Banbury candidate interviews: Victoria Prentis – Conservative

27/06/2024

Victoria wants people to think about Rishi Sunak’s sensible, practical and honest government

Victoria Prentis has been Banbury’s MP since 2015, under the old constituency boundaries.   She lives near Deddington and became a lawyer 30 years ago.   Most recently she has served in Rishi Sunak’s government as the Attorney General.

Mrs Prentis says that the Horton General Hospital was, in many ways, why she got into politics, with her first public speech to save the then under threat Maternity service at the age of seven.

Over the years the future of a number of services at Banbury’s hospital has been in question and maternity was downgraded to a midwifery led service, but Mrs Prentis says there is good news.

“Every time I go there it feels like I am opening a new piece of equipment.   There’s much more scanning going on; a lot of chemotherapy; a fantastic new endoscopy unit.   You would be amazed how much investment has gone into the Horton in the last few years.

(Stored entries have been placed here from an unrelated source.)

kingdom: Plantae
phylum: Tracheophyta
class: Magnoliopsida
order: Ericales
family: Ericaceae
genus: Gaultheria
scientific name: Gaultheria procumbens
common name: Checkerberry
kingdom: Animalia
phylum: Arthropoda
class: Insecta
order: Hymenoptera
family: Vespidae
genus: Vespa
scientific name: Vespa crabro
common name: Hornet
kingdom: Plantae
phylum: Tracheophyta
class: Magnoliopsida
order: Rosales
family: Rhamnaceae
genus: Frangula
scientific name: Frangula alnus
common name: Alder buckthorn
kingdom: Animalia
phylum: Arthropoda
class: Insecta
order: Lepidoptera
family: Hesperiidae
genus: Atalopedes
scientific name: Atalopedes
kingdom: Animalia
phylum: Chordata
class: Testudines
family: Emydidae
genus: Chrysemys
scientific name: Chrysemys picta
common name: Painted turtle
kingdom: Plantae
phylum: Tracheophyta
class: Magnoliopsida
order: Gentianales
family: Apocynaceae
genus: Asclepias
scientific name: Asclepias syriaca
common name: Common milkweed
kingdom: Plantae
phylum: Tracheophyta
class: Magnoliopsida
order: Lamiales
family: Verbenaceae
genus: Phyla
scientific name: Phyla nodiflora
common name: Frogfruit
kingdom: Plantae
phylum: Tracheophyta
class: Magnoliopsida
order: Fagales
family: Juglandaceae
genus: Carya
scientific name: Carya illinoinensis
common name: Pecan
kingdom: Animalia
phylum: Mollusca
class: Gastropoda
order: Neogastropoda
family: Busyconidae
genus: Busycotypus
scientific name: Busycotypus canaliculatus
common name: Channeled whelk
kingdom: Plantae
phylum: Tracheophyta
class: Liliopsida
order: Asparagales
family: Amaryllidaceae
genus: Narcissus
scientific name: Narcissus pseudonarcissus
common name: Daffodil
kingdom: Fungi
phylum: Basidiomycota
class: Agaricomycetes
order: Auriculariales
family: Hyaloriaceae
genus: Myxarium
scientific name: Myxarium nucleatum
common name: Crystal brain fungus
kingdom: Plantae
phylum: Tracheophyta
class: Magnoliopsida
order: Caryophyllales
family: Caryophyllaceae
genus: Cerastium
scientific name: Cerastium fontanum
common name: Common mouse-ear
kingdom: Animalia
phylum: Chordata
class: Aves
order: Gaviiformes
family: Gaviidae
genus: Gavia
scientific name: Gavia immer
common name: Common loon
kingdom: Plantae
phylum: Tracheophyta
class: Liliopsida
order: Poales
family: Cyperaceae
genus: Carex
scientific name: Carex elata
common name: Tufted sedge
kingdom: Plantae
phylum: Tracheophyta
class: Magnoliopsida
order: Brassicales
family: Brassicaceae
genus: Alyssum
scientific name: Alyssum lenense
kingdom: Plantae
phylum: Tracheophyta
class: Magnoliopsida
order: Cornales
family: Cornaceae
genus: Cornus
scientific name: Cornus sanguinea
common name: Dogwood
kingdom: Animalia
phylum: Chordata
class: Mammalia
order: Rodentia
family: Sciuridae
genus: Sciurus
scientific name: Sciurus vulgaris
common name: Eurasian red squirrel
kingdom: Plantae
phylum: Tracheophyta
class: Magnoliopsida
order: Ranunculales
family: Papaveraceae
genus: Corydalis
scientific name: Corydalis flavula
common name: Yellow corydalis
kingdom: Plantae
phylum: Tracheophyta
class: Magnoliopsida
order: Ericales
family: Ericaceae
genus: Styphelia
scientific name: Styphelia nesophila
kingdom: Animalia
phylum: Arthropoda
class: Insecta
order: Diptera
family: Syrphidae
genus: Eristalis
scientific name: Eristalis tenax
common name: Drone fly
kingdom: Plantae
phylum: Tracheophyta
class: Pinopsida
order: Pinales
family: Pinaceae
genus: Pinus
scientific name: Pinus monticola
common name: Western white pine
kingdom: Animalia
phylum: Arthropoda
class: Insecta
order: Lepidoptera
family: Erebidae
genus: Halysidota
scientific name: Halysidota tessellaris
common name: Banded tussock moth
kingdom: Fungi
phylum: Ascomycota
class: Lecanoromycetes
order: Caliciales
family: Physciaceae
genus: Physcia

“The problem for me is maternity.   It’s something I care personally about very deeply.   We very sadly had a child that died soon after he was born 24 years ago.   I was very ill having him and since that moment I have felt really strongly about both maternal and baby safety – and also just kindness.   When you have a baby you do not want to be in the middle of labour schlepping all the way to Oxford.   It’s something I have campaigned on and I will continue to campaign on.”

Mrs Prentis feels that our area has taken a lot of new development in recent years and now is the time think about a different approach.

“Now is the time not to build in enormous quantities locally, but to consolidate what we’ve got.

“I do think … there is a great deal of scope for building up and a great deal of scope for renovating what is in Banbury town centre.   The way we use town centres has changed over the years.  I spend a lot of my shopping time on my own at home with a computer or a phone.   We have to accept that, and to a certain extent embrace that, and use our town centres for recreation, eating, going to the fabulous new cinema, going along the canal side and for small independent shops.”

Support for small businesses is something Mrs Prentis feels the government has provided well in recent years.   She said: “The government has done a great deal to try and help small businesses with business rates – very much so during the pandemic – and also since then when we understand that business costs have gone up enormously.

“It is important that we can help businesses to stay in the town centre – particularly smaller independent shops – but we do have to start from a place that we cannot assume that the world is as it was 50 years ago and that people will shop for bread, milk and meat every day.”

In her role as Attorney General Mrs Prentis has worked on the government’s Rwanda policy – one of the Conservative steps to reduce immigration numbers.   She suspects it is already acting as a deterrent to reduce illegal migration, although the timing of the General Election means no hard evidence is available.

Mrs Prentis said: “The professional lawyer in me is dying to fight this through the courts to know that it’s lawful and to see what happens.”  

She concluded hoping people would think carefully about what’s happened in the last year and a half.

“I am very proud to be a member of Rishi Sunak’s government.   The last 20 months of that government have been sensible and practical and honest and I’m very proud to stand on that record.

“I hope he will be given a chance to serve again because he’s made some good calls which have left our economy in a much better place.  I think the next few years for our country are going to be great.”